Implementing Search

The K2 search features provide your application with many choices for giving users precise results. By using the correct type of search, users can quickly find the information they need. Even one-word queries can return accurate results.

Your application conducts searches by making calls to the K2 VSearch Java API or the Verity Client C API.

Simple Search

By default, single words are searched case-insensitively and strings of words are searched as phrases. Your application can force case-sensitive searching by adding the <CASE> operator to the user’s search term. Your application can force a search for the individual words in a phrase (such as air conditioning) by converting the string to a comma-separated list of terms (air,conditioning) before submitting the query to K2.

Stemmed Search

Stemmed search is a fuzzy search (an inexact search) that returns occurrences of indexed words whose word stems match the search term. For example, a stemmed search for dance returns documents that contain dance or dancer or dances.

To conduct a stemmed search, your application adds the <STEM> operator to the user’s search terms.

Typo Search

Typo search is a fuzzy search that allows your users to find and retrieve documents even when they misspell the search terms. K2 allows a customizable, limited range of deviation in spelling between search terms and their indexed equivalents. For example, a typo search for contiment might return documents containing either continent or condiment.

To conduct a typo search, your application adds the <TYPO> operator to the user’s search term.

Synonym Search

Synonym search is a fuzzy search that returns occurrences of the search term or any of its synonyms. The synonyms are listed in a thesaurus file. For example, a synonym search for brave might return documents that contain brave or courageous or fearless.

To conduct a synonym search, your application adds the <THESAURUS> operator to the user’s search term. A properly constructed and compiled thesaurus file must be installed. K2 is delivered with default thesauruses for some languages; for others, the administrator may have to create a thesaurus file, as described in Using Thesauruses.

Soundex Search

Soundex is a fuzzy search that retrieves documents containing terms that are phonetically similar to the search term. For example, a Soundex search for Joan might return documents containing either Jean or Jane.

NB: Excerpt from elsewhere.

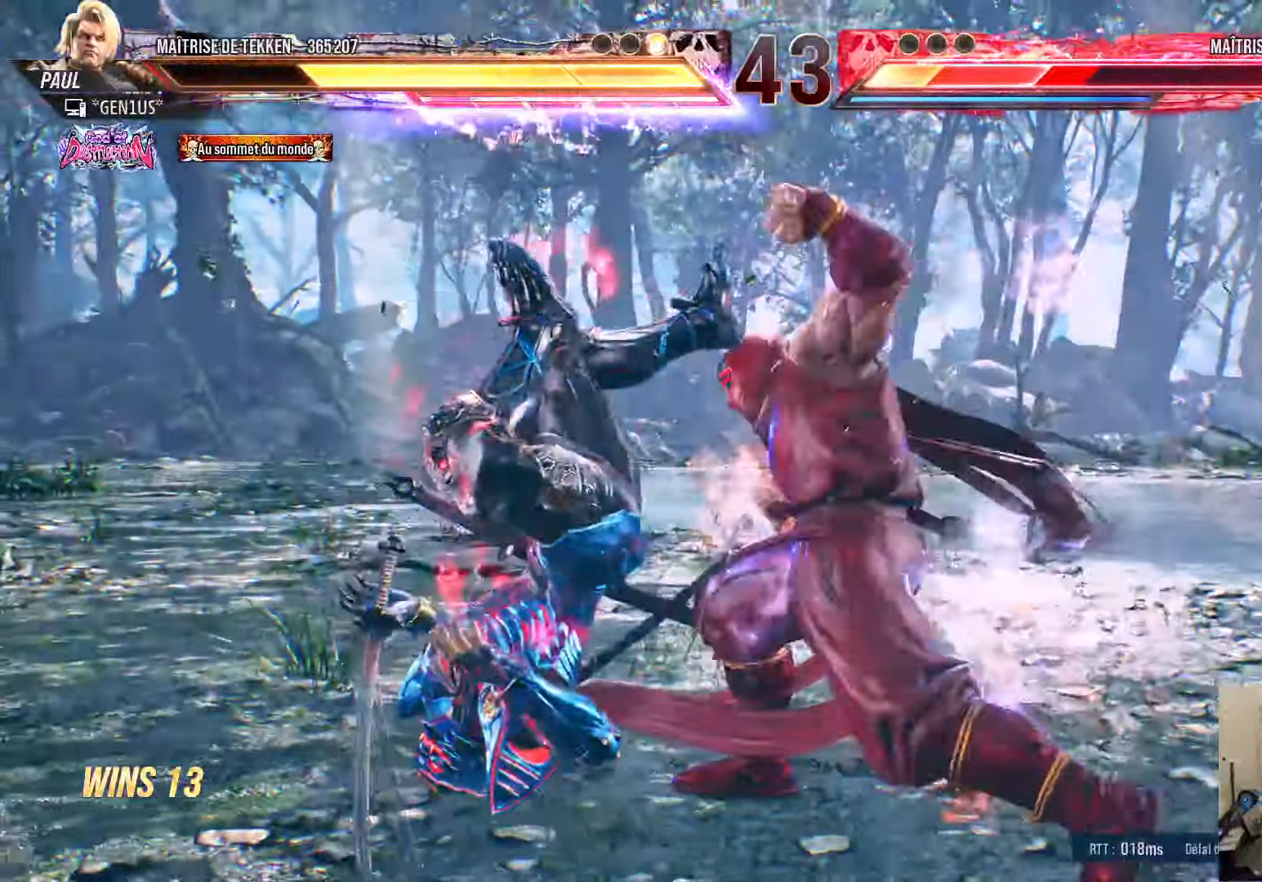
{"dt_ms": 500, "buttons": [], "left_stick": "center", "right_stick": "center", "events": [[83, "DPAD_LEFT", "up"]]}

To conduct a Soundex search, your application adds the <SOUNDEX> operator to the user’s search term.

Word stems and indexed synonyms can be used in search terms, and relevancy ranking to assign a user-identified level of importance to documents. Wild cards can also be employed when they know only a few characters or a characteristic of a string being searched.

Wildcard Search

In wildcard search, users can substitute a wildcard character when they know only some of the characters of the term they are searching for. For example, a wildcard search for ta*l returns documents that contain tail or tall or tactical.

To conduct a wildcard search, your application adds the <WILDCARD> operator to the user’s search term.

Language-Specific Search

K2 includes support for search and display of documents in multiple languages. An application can be licensed to support one or more locales, each of which allows a user to search according to the rules of the locale’s language.

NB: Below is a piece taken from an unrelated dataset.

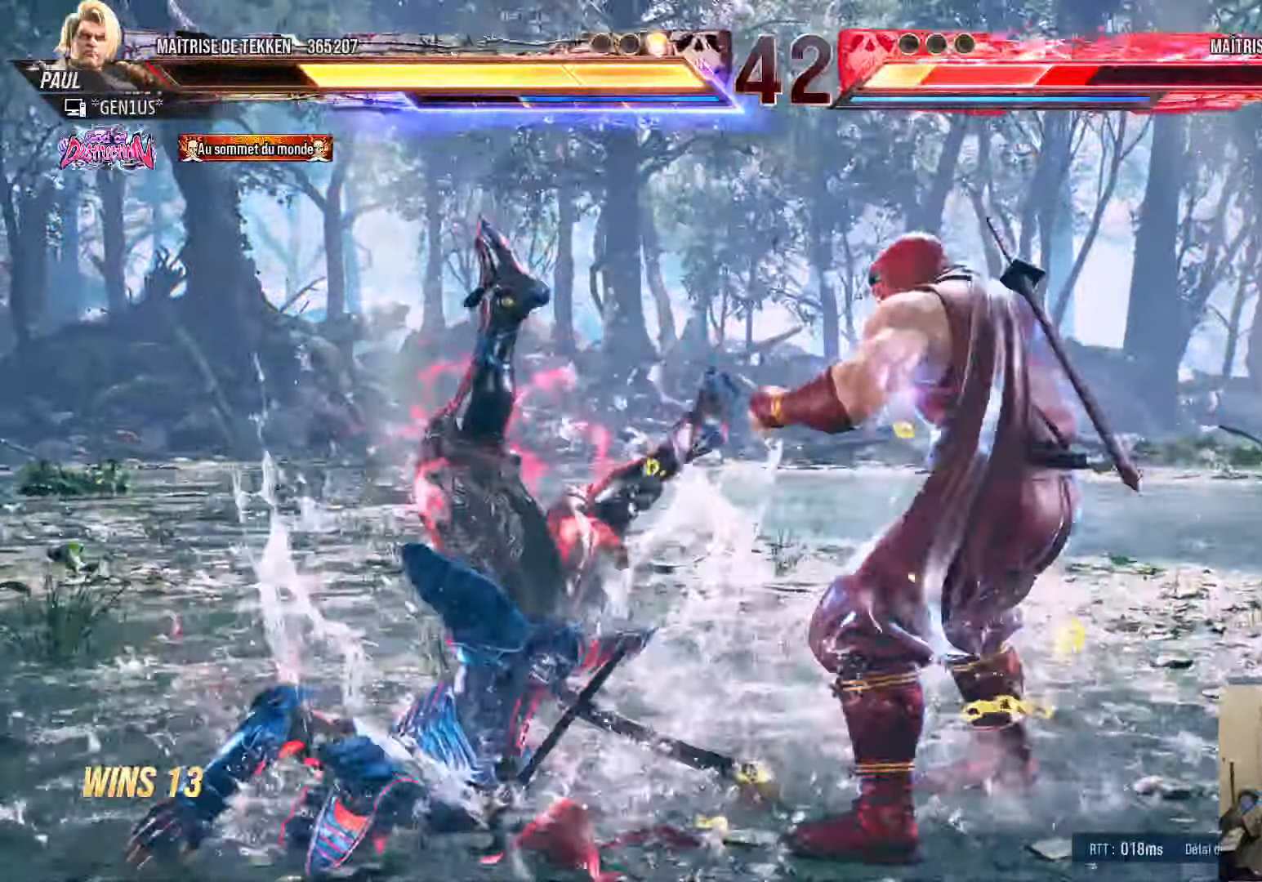
{"dt_ms": 500, "buttons": ["DPAD_LEFT"], "left_stick": "center", "right_stick": "center", "events": [[16, "DPAD_DOWN", "down"], [16, "DPAD_RIGHT", "down"], [33, "DPAD_RIGHT", "up"], [83, "DPAD_LEFT", "down"], [100, "DPAD_DOWN", "up"], [150, "TRIANGLE", "down"], [200, "TRIANGLE", "up"]]}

Also, if your K2 installation is using the multilanguage locale (see Locales), users of your application are able to conduct stemmed searches in any of the locale’s languages for which your installation is licensed.

For example, a single collection might include documents in English, French, and Japanese. The user can select a language and enter a term, and then your application can construct a query term like this:

<LANG/fr><STEM>fort

in which case only documents containing French words whose stem is fort will be returned.

Accent-Insensitive Search

Depending on the language of the documents being searched, searches with the simple query parser are by default either accent-insensitive or accent-sensitive. In an accent-insensitive search, using the search term resume returns documents that contain resume or resumé or résumé. In an accent-sensitive search, using the search term resume returns only documents that contain resume.

Converting your application between accent-insensitive and accent-sensitive searching is not a programming task; it is a configuration task performed by the administrator, as explained in the Verity Locale Configuration Guide.